▸ **Work to be completed**: Transcribe the NVMe TCP handshake discussion below word for word, from its first line to its last.

▸ **Text block**:
Umm, doesn't userspace read from the socket once we trigger the upcall?
it should. But I still don't understand what is the difference between
us waiking up userspace, from the default sock doing the same?
>>> +
>>> +static void nvmet_tcp_tls_handshake_restart(struct nvmet_tcp_queue
>>> *queue)
>>> +{
>>> + spin_lock(&queue->state_lock);
>>> + if (queue->state != NVMET_TCP_Q_TLS_HANDSHAKE) {
>>> + pr_warn("queue %d: TLS handshake already completed\n",
>>> + queue->idx);
>>> + spin_unlock(&queue->state_lock);
>>> + return;
>>> + }
>>> + queue->state = NVMET_TCP_Q_CONNECTING;
>>> + spin_unlock(&queue->state_lock);
>>> +
>>> + pr_debug("queue %d: restarting queue after TLS handshake\n",
>>> + queue->idx);
>>> + /*
>>> + * Set callbacks after handshake; TLS implementation
>>> + * might have changed the socket callbacks.

▸ **Provided material**:
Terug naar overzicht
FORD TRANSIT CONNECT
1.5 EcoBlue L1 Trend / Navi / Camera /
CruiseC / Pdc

▸ **Reply**:
Umm, doesn't userspace read from the socket once we trigger the upcall?
it should. But I still don't understand what is the difference between
us waiking up userspace, from the default sock doing the same?
>>> +
>>> +static void nvmet_tcp_tls_handshake_restart(struct nvmet_tcp_queue
>>> *queue)
>>> +{
>>> + spin_lock(&queue->state_lock);
>>> + if (queue->state != NVMET_TCP_Q_TLS_HANDSHAKE) {
>>> + pr_warn("queue %d: TLS handshake already completed\n",
>>> + queue->idx);
>>> + spin_unlock(&queue->state_lock);
>>> + return;
>>> + }
>>> + queue->state = NVMET_TCP_Q_CONNECTING;
>>> + spin_unlock(&queue->state_lock);
>>> +
>>> + pr_debug("queue %d: restarting queue after TLS handshake\n",
>>> + queue->idx);
>>> + /*
>>> + * Set callbacks after handshake; TLS implementation
>>> + * might have changed the socket callbacks.